IBM HTTP Server uses a key database (kdb) for its certificates. The script that I created for renewing this keystore, takes quite a detour. First I grab the pem certificate from Domino. I then put this pem certificate and the private key in a p12 certificate. This certificate can be imported in an IHS Keystore using the gskcapicmd command. I then add the Intermediary and root certificates for LetsEncrypt to this keystore. These certificates can be downloaded from LetsEncrypt. If all went well, I put the new keystore in place and restart IHS.

#!/bin/bash
version=1.2
# let's define some variables
file1=/appl/tools/certs/cert.pem
file2=/appl/tools/certs/temp.pem
url=blog.martdj.nl
serverip=192.168.7.100
keystorepw=A-very-secret-password
############## Functions ##################
remove_keystore()
{
        rm -f /opt/IBM/HTTPServer/ssl/ihskey.*
}

replace_certificate()
{
        rm -f $file1
        mv $file2 $file1
}

create_p12()
{
        openssl pkcs12 -export -out /appl/tools/certs/martdj.nl.cert.p12 -in /appl/tools/certs/cert.pem -inkey /appl/tools/certs/martdj.nl.key -password pass:$keystorepw
}

create_keystore()
{
        # Create a new keystore
        /opt/IBM/HTTPServer/bin/gskcapicmd -keydb -create -db /opt/IBM/HTTPServer/ssl/ihskey.kdb -pw $keystorepw -stash
        /opt/IBM/HTTPServer/bin/gskcapicmd -cert -add -db /opt/IBM/HTTPServer/ssl/ihskey.kdb -pw $keystorepw -file /appl/tools/certs/lets-encrypt-r3.pem -label lets-encrypt-r3
        /opt/IBM/HTTPServer/bin/gskcapicmd -cert -add -db /opt/IBM/HTTPServer/ssl/ihskey.kdb -pw $keystorepw -file /appl/tools/certs/isrgrootx1.pem -label isrgrootx1
        /opt/IBM/HTTPServer/bin/gskcapicmd -cert -import -db /appl/tools/certs/martdj.nl.cert.p12 -pw $keystorepw -target /opt/IBM/HTTPServer/ssl/ihskey.kdb -target_pw $keystorepw
        /opt/IBM/HTTPServer/bin/gskcapicmd -cert -setdefault -label CN=*.martdj.nl -db /opt/IBM/HTTPServer/ssl/ihskey.kdb -stashed
}

show_certs()
{
        # and print the output
        /opt/IBM/HTTPServer/bin/gskcapicmd -cert -list -db /opt/IBM/HTTPServer/ssl/ihskey.kdb -stashed
}

##################### start script #####################
openssl s_client -servername $url:7443 -showcerts -connect $serverip:7443  </dev/null 2>/dev/null | sed -ne '/-----BEGIN CERTIFICATE-----/,/-----END CERTIFICATE-----/p' > $file2
# test if the command went well. If not, the file would be empty
if [ -s $file2 ]; then
        # The file is not-empty. We double check by checking if the file contains some common text for a certificate
        if grep -Fq "CERTIFICATE-----" $file2; then
           # We continue. Let's see if the certificate is the same as the current one
           if ! cmp --silent "$file1" "$file2"; then
                # The file is not-empty.
                replace_certificate
                remove_keystore
                create_p12
                create_keystore
                show_certs
                echo "all done"
           else
                # The file is empty.
                rm -f $file2
                echo "Nothing to do"
           fi

        else
           # code if not found. abort
           rm -f $file2
           echo "Nothing to do"
        fi
else
        # The file is empty. remove the file and abort
        rm -f $file2
        echo "Nothing to do"
fi

You can also find these files on my Github.

Conclusion

A certificate consists of several parts, of which only the server certificate part (or wildcard in case of a wildcard certificate) regularly changes. We can grab this part of the certificate from the Domino server by using an openssl command. This allows us to script and automate the renewal of the certificates.
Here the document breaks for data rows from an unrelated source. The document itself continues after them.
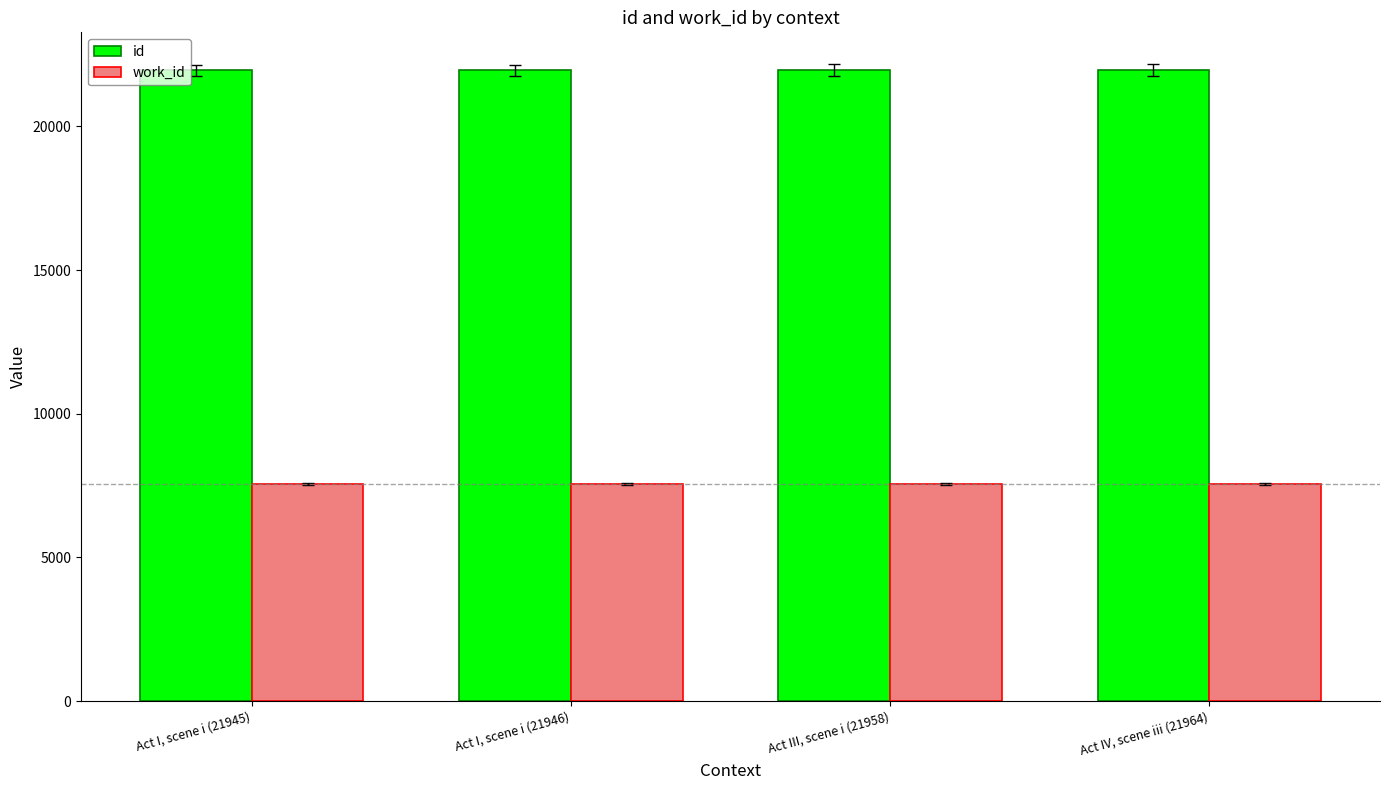

List the series in order of their peak value, lowest first.

work_id, id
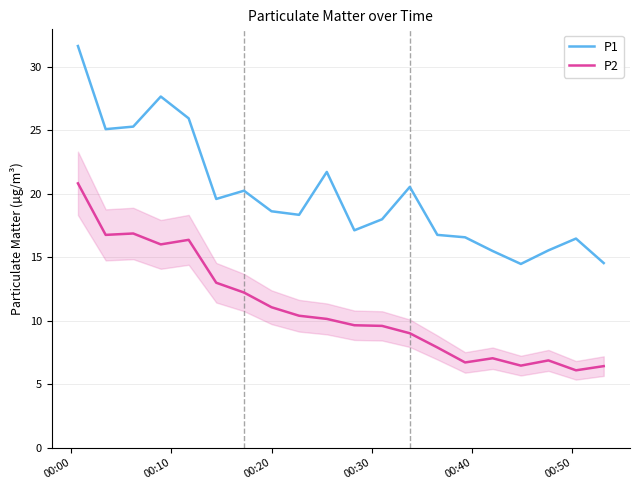

Which series has the widest spread of values?

P1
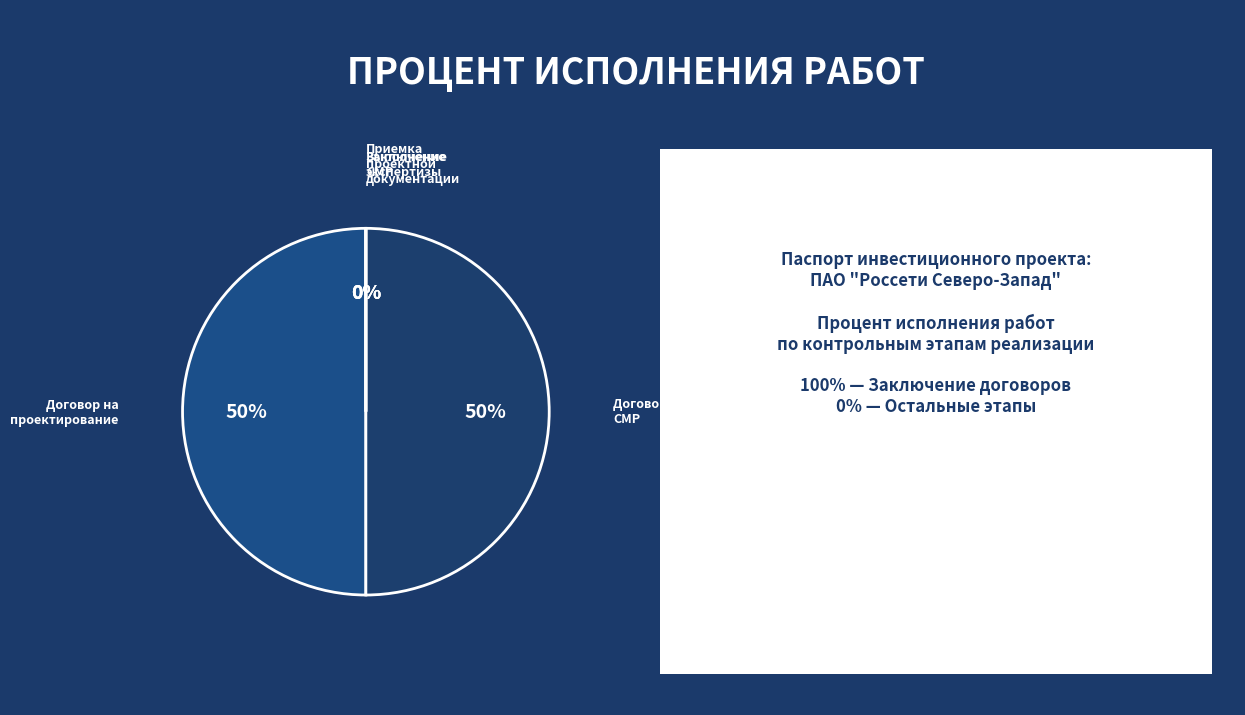

Do Приемка проектной документации заказчиком and Заключение договора на разработку проектной документации together represent more than half of the pie?

No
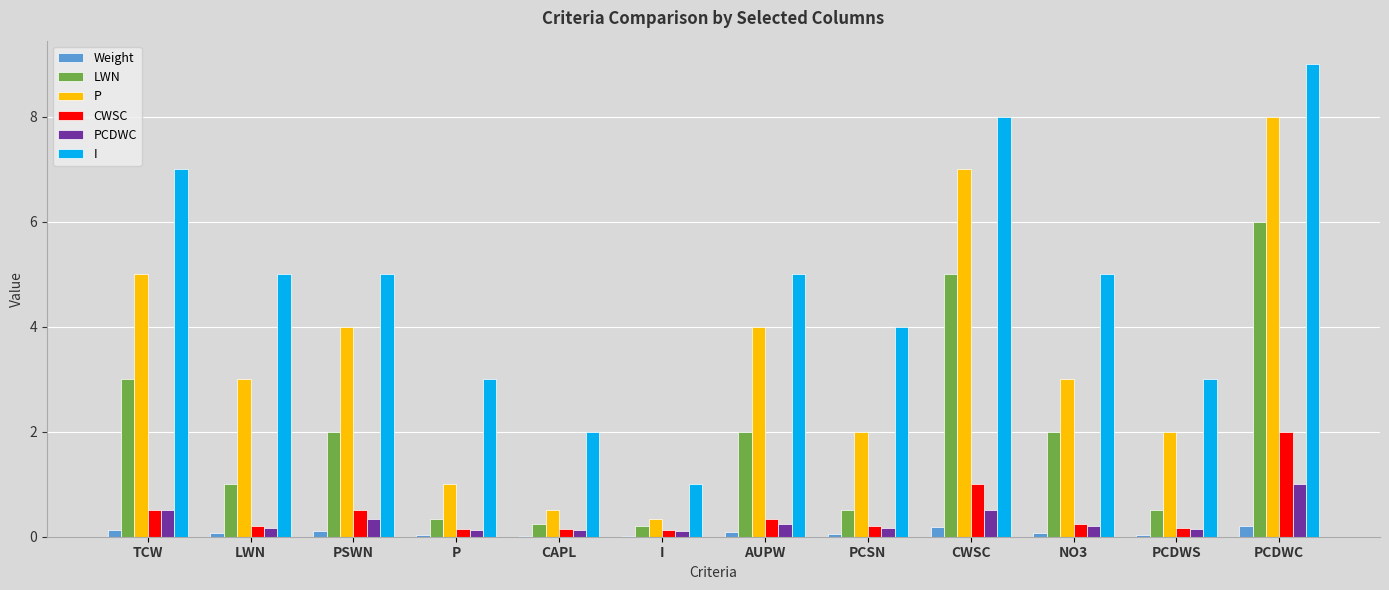

Between LWN and CAPL, which series saw the biggest shift?

I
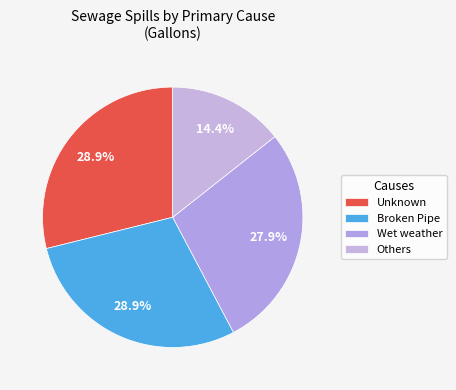

How many segments does this pie chart have?

4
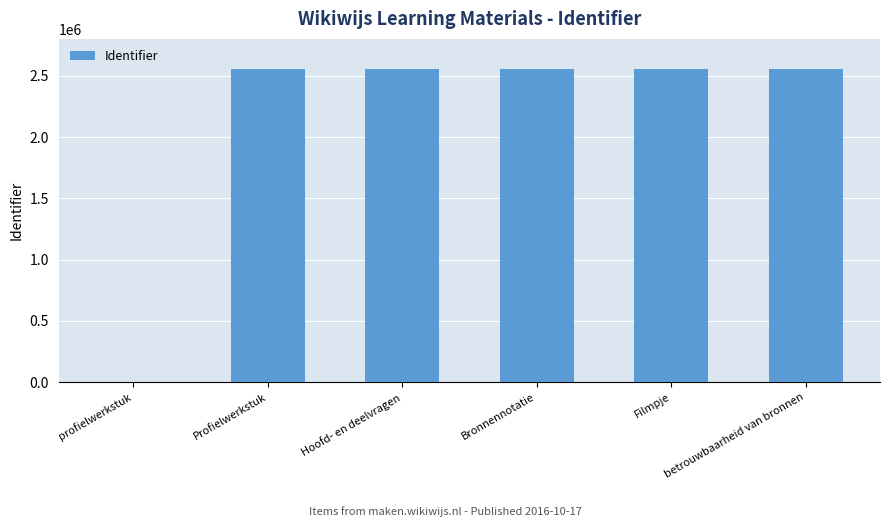

What is the maximum value shown in the chart?

2556069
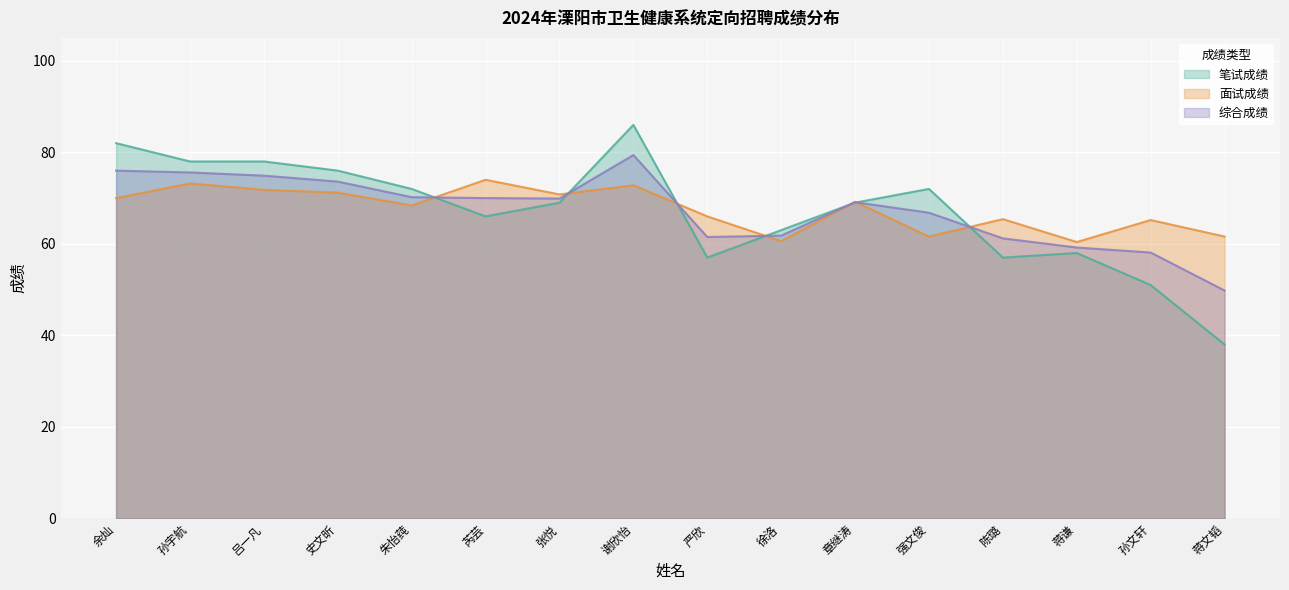

Between 张悦 and 强文俊, which is larger?

强文俊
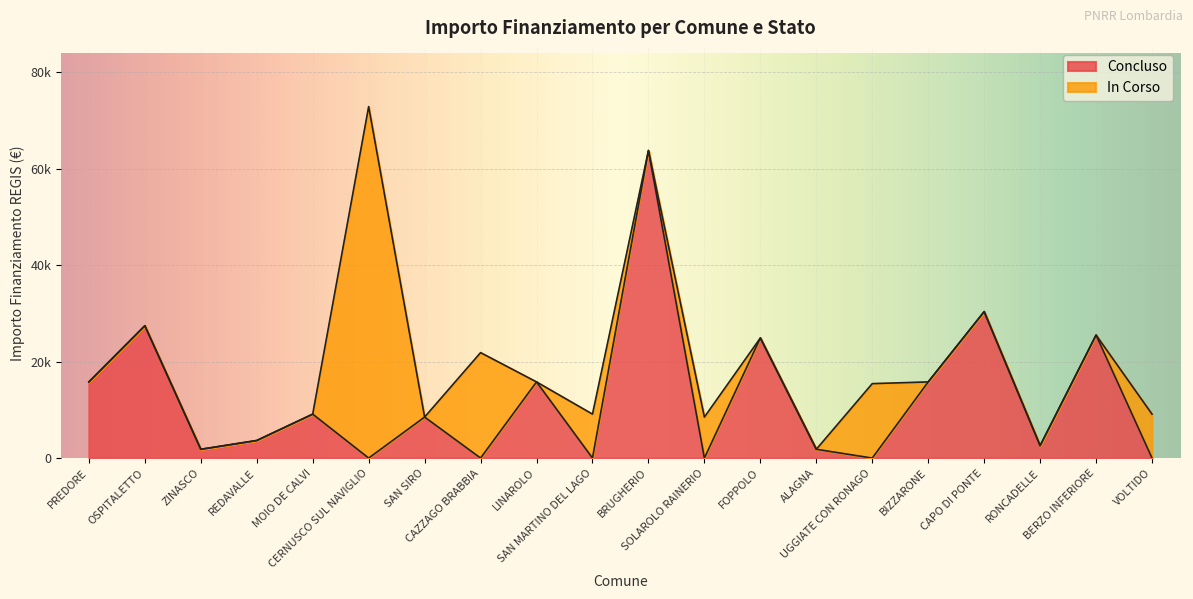

At which category is the sum across all series the highest?

CERNUSCO SUL NAVIGLIO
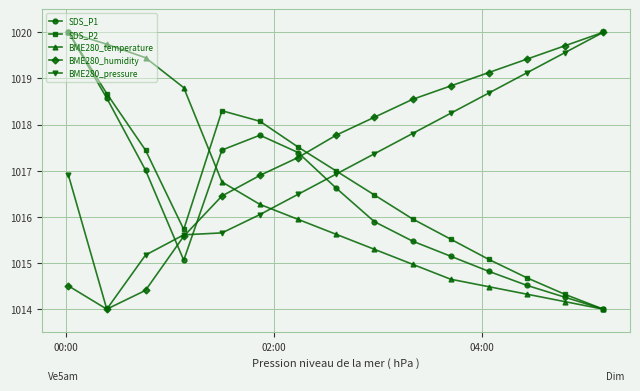

How many times do BME280_temperature and BME280_pressure cross each other?

1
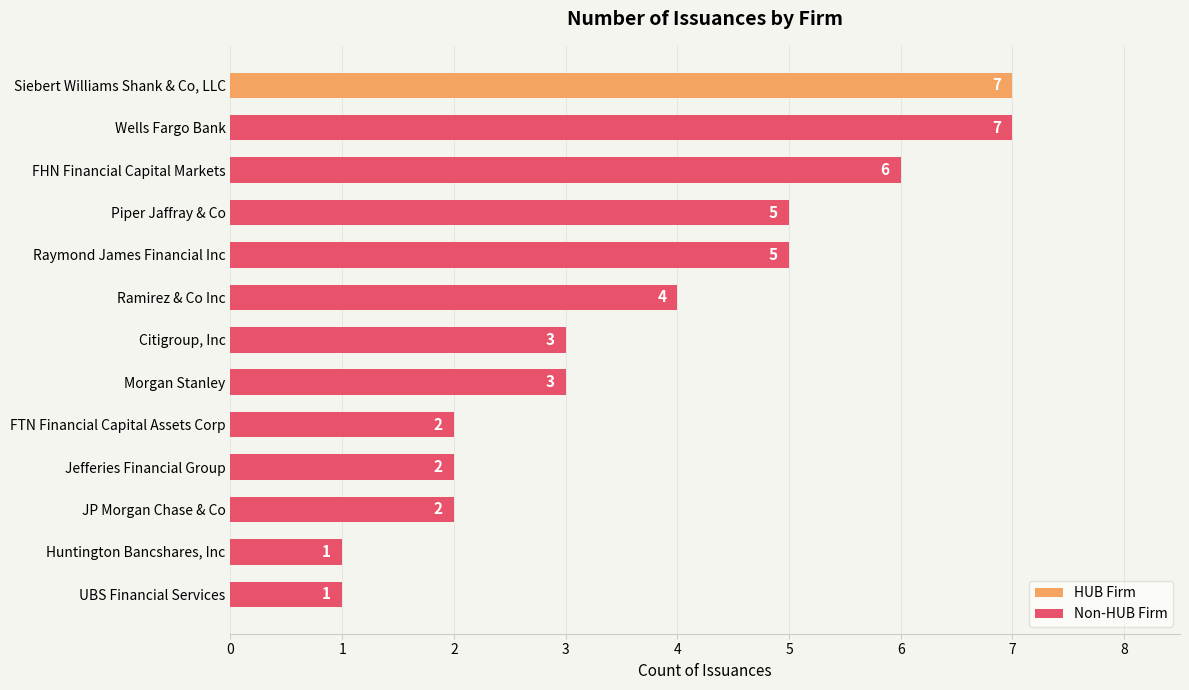

Is it true that Non-HUB Firm equals 3 at Citigroup, Inc?

True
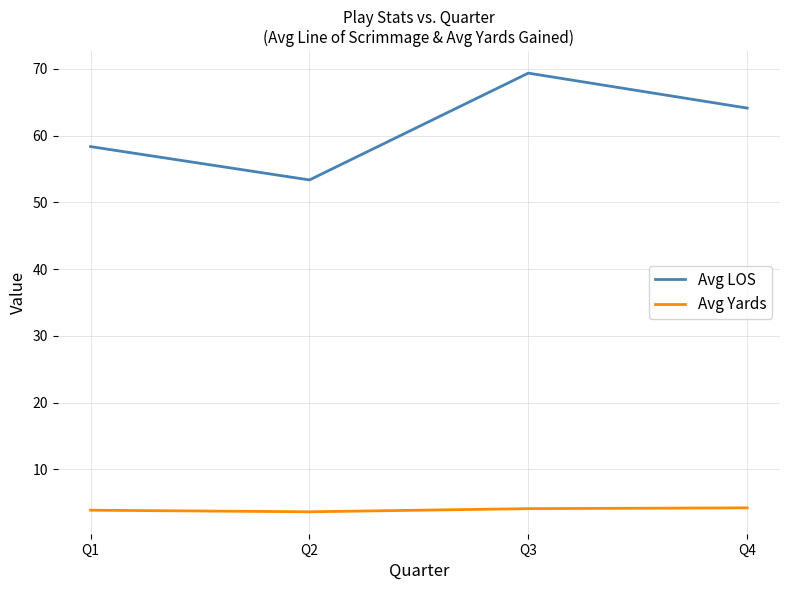

In Avg Yards, how many points are lower than both neighbors (excluding endpoints)?

1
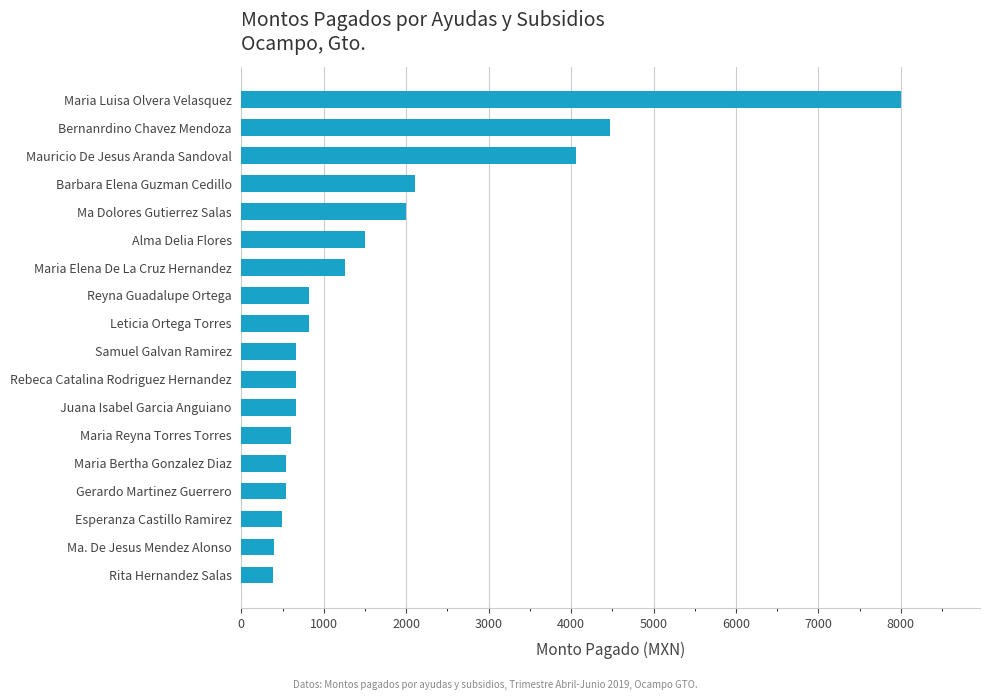

Where is the data nearest to the value 4190?

Mauricio De Jesus Aranda Sandoval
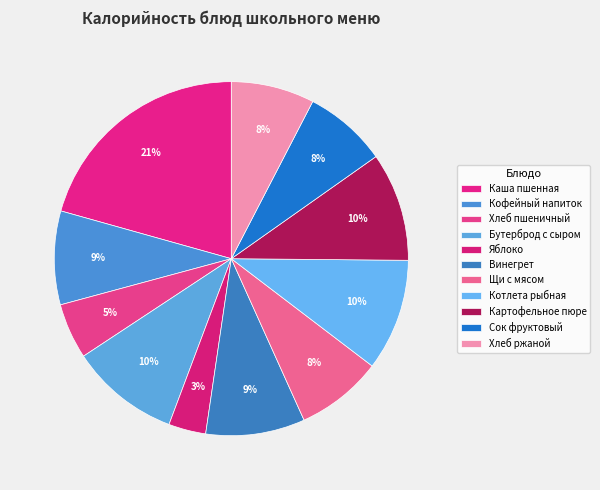

True or false: Щи с мясом accounts for 1% of the total.

False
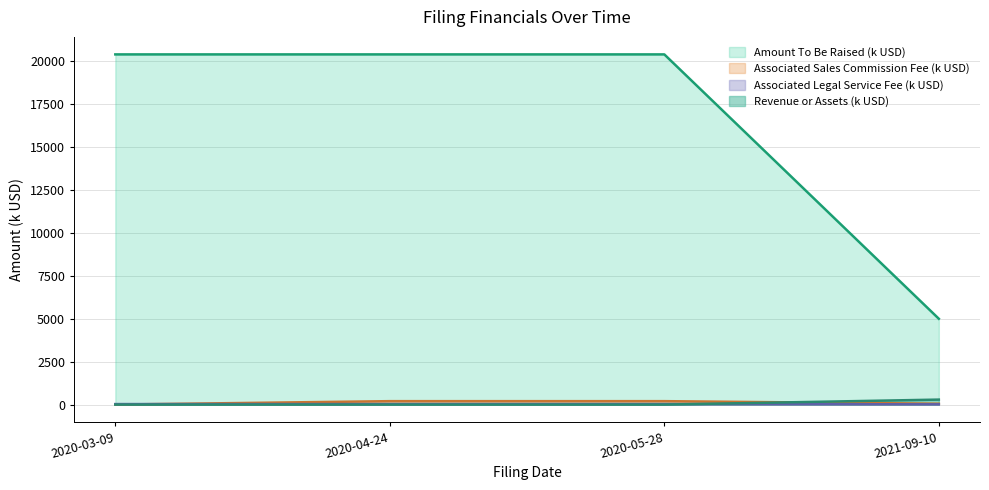

What is the average value of the Revenue or Assets series?

26.2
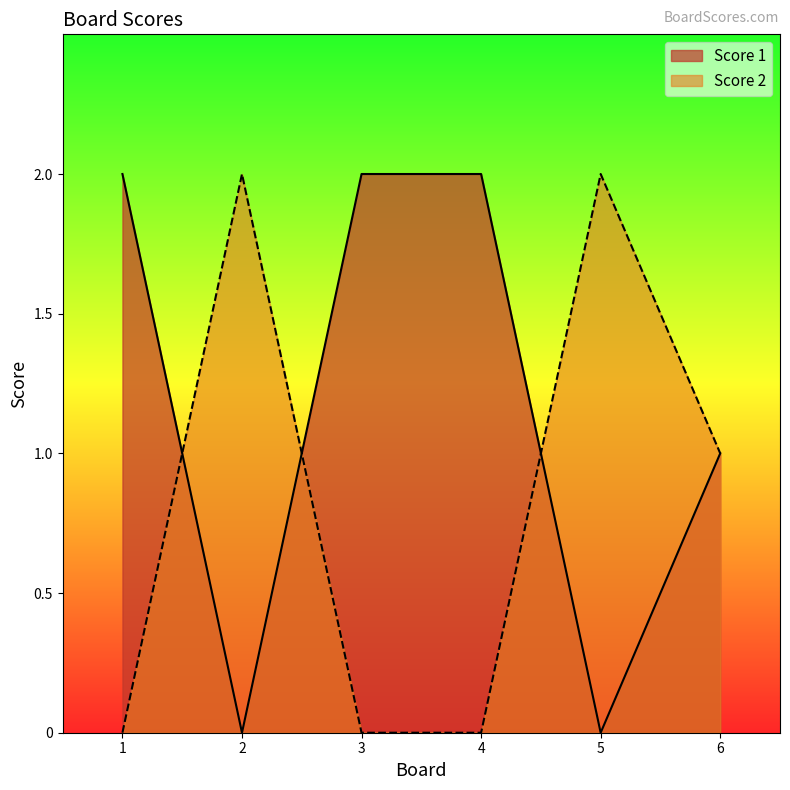

What is the sum of the Score 1 values at 4 and 1?

4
This makes the whole certificate renewal process a “set once and forget”-process. Domino automatically takes care of the timely renewal of the certificates and your scripts will pick up the renewed certificates. Domino can warn you if anything goes wrong on that end. If you build in checks and notifications in your scripts, you can also get notified in a timely manner of problems on that end. For me, my scripts did their thing without any problems since I implemented them.